On her return to London in 1849, Georgiana Morson was appointed as matron of Urania Cottage. It was not long before Charles Dickens was writing to Angela Burdett-Coutts that she looked "very promising" and "I have a strong hope that she is exactly the person we have always wanted." Morson provided them with good food, an orderly life, training in reading, writing, sewing, domestic work, cooking and laundering. It has been claimed that she looked after them so well that they wept when they parted from her.
Jenny Hartley, the author of Charles Dickens and the House of Fallen Women (2008) has pointed out: "Over the next five years Georgiana Morson proved herself the best matron Urania ever had.... At Urania she taught the girls to read and write, as well as all the household skills a servant needed.
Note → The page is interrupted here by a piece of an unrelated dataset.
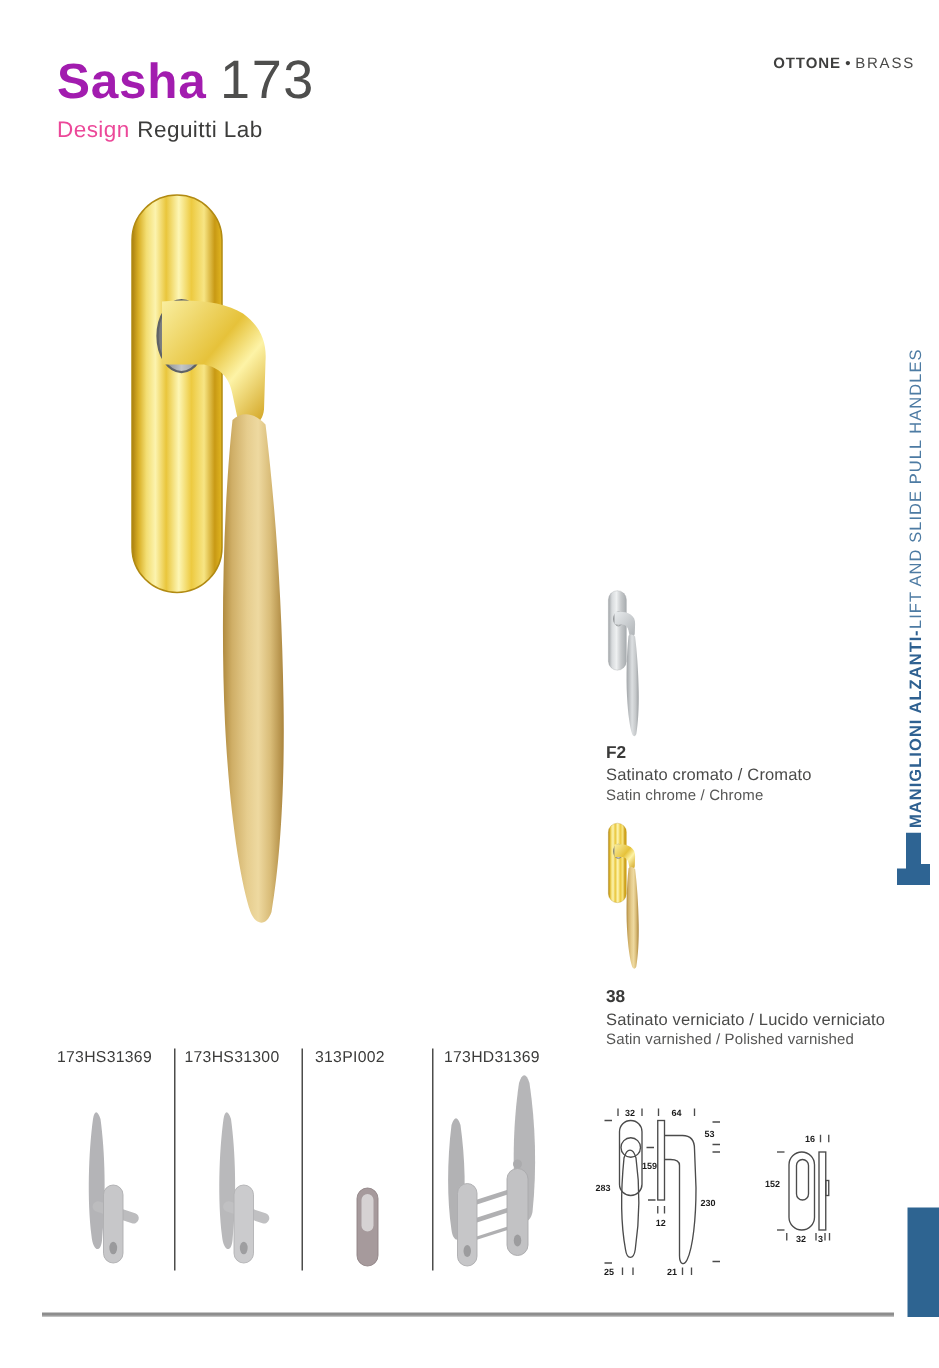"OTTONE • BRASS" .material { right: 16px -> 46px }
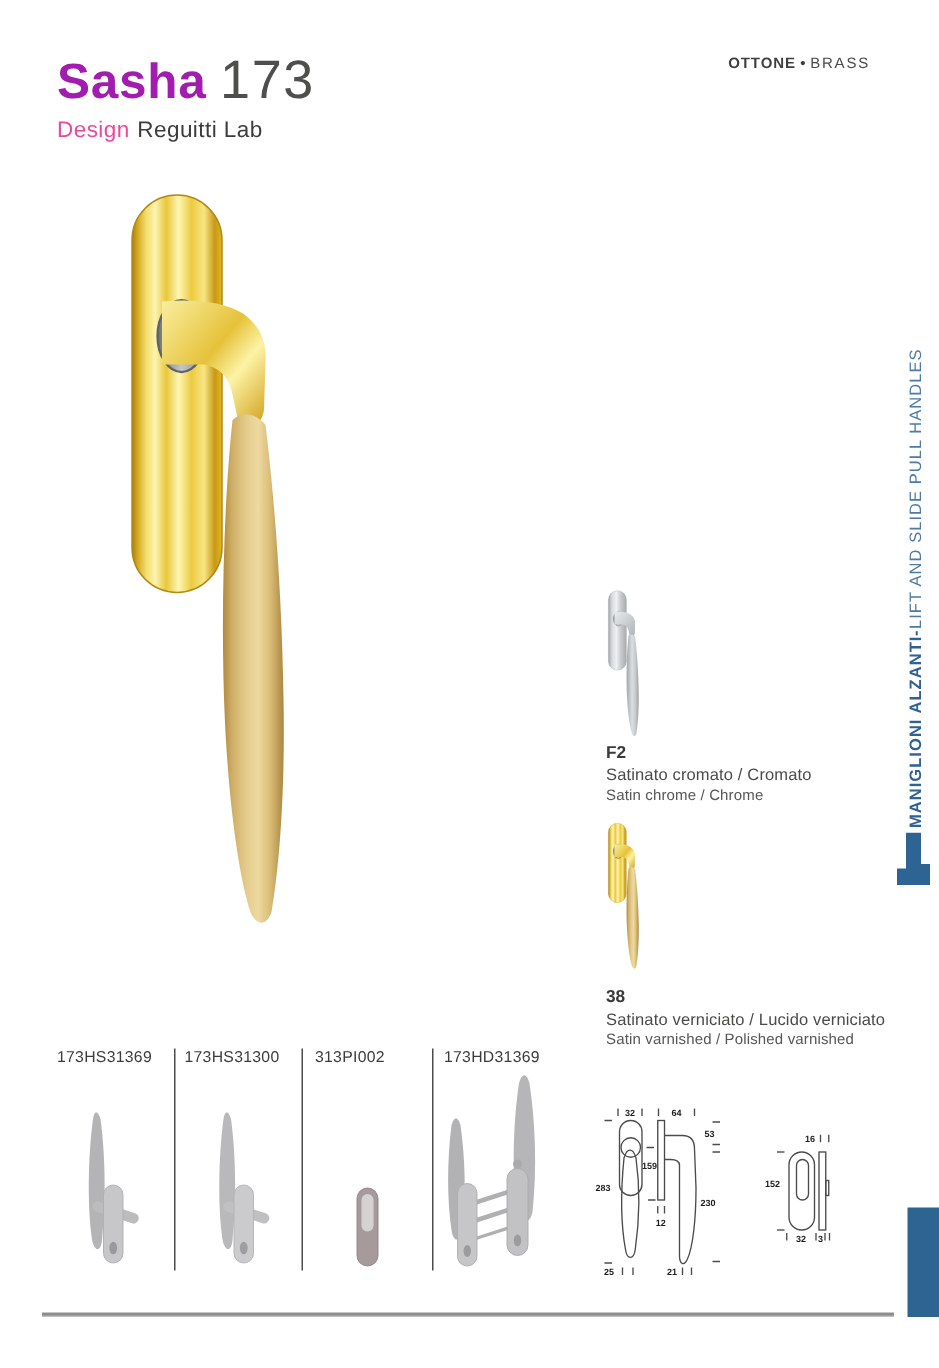"Design" .design-line .d-pre { color: #ec4899 -> #1d4ed8; font-style: none -> italic }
She presided over the dining table, and made mealtimes a social occasion the girls had not known before. They ate the good food she had taught them to cook and chattered about their future prospects. Senior girls about to emigrate sat at her end of the table, listening with amazement to her traveller's tales. They were both excited and reassured. If she could cope on her own, perhaps they could too."
Georgiana Morson resigned in 1854 to marry George Wade Harrison, a successful printer and bookseller, and set up home in Sevenoaks. She was replaced by Lucy Marchmont, a widow in her early forties.